I don't own books like this because I share the sentiments. I find them at best ridiculous (Constantin Noica) and at worst totally deplorable (Cioran).
But I'd be rather upset if I invited you round for a cup of tea and you stole and burnt some my books.
People own books for all sorts of reasons, and I'm happy to give Michael Gove and Sarah Vine the benefit of the doubt. Just because they own them it doesn't mean that they agree with the ideas expressed in them.
My guess is he snuck into poor Gove's house and put the book there, in the hope of influencing government policy
He has a long history of it, don't you know?

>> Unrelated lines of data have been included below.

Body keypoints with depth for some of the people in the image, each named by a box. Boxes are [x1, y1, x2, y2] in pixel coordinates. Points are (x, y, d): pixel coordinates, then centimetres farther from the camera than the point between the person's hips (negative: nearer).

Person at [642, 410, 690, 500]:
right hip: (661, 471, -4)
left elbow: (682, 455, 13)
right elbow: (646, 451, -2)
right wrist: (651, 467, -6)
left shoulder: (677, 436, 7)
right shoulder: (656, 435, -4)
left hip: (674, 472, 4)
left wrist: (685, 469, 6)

Within this paper, you could try -
https://www.lrb.co.uk/the-paper/v39/n09/stephen-sedley/defining-anti-semitism
or going back before the recent smear campaign -
https://www.lrb.co.uk/the-paper/v25/n16/judith-butler/no-it-s-not-anti-semitic
Moreover, Corbyn's 'glowing praise' for the book is doesn't really go beyond calling it 'interesting' and 'remarkable', and certainly Corbyn is not the only person to think this of what is widely recognised as the foundational study of imperialism as an economic phenomenon. He isn't reviewing the book, he is writing a foreword, which mainly consists of his own analysis of how Hobson's economic ideas have stood the test of time.

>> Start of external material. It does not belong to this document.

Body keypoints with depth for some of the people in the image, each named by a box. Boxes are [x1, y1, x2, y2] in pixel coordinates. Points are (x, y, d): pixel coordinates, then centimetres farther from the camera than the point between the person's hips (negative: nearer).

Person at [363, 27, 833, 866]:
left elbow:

All in all, I think it is fair to say that Matt has provided a perfect example of the very kind of spinning a great deal out of not much that Rich Will was talking about. Compare and contrast with the leeway which the current prime minister is given regarding the many outright racist outbursts in his past.
On Irving, did you know many of his books are referenced by some of our most outstanding historians of the Nazis and Hitler such as Ian Kershaw? But of course you know better than Kershaw than to have sullied your brain with the writings of Irving.
As a young person I was always told in a democracy you fight and defeat ideas with an ideas. That philosophy has stood many of us in good stead over the years. I just hope your Hobbesian approach to debate remains the practice of a very few people who occupy the extremes wings of both left and right.
Where’s Fred Skolnik when you want him?